May 25, 2010
Remote Service from the Civil Service
We do hope this is not another motherhood statement. As the saying goes," If wishes were horses, beggars will ride them".
According to the Chief Secretary,the government is working on several initiatives to make public service delivery accessible and mobile for the people.
These include the e-Land system, Local Authority System (ePBT), AgriBazaar, e-Syariah and school management system and many more initiatives which extend into the various sectors -- economic, social, infrastructure and security.
“Mobile government means customers can transact with the government from where they are, not where we, the provider, are,” he said.
“Hence the need for a new kind of technology understanding. A technology and an innovation that can be so simple that people do not even notice they have been served. That, to me, is the ultimate service.”
“It is about getting done what you need done in the simplest, shortest and most efficient manner,” he added.
“If we can do that, at all and every level of our internal and external transactions, using the best that technology and innovation combined can bring, we would have taken public service delivery to a whole new level altogether, not only in Malaysia, but globally setting new benchmarks.”

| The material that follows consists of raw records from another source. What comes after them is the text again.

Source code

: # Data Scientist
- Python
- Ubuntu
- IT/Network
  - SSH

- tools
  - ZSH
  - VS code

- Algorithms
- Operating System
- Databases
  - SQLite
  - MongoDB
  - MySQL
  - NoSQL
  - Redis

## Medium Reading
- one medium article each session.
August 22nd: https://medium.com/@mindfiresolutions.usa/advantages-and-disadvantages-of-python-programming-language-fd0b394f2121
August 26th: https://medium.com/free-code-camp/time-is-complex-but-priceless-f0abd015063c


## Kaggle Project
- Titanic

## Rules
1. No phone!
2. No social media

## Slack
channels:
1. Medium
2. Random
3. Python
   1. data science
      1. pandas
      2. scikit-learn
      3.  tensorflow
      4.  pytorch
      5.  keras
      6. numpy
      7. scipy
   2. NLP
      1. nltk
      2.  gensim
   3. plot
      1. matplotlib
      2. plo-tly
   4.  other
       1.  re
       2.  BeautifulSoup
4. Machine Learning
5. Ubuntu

Sidek said the government has earmarked e-Government as one of the seven flagships of the Multimedia Super Corridor and the use of technology has seeped into among others, human resource management,electronic procurement,bill payment to licence applications and project monitoring system.

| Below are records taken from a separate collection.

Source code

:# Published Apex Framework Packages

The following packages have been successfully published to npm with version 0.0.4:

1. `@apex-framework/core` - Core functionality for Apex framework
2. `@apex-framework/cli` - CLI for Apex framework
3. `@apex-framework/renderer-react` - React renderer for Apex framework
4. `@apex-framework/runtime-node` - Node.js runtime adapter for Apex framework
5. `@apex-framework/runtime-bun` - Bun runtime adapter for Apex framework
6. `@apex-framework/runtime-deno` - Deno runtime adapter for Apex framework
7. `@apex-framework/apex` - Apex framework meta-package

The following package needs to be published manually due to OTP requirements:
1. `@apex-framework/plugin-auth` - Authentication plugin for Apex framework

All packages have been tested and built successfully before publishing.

He said with increasing cyber attacks and security fears, another entrapment of technology is the rise of protectionism and firewalls.
“As a result, we fall back yet again into the ‘Tragedy of the Commons’. Rampant e-mail bouncing, servers reject mails, legal addresses are seen as spam,” he said.
“All these affect the very thing technology is supposed to effuse which is speed, ease, accessibility and connectivity.”
Sidek said businesses and governments need to face some fundamental questions relating to speed, access, security and privacy as they invest more and more into digitising service, raising access to information and broadening connectivity of societies and communities.
Well,well, well, I think all of these are great but at the same time,let us not forget too the value of a smile when we have to do some counter service. So, those manning these counters must have a ' quick to smile' attitude, don't you agree?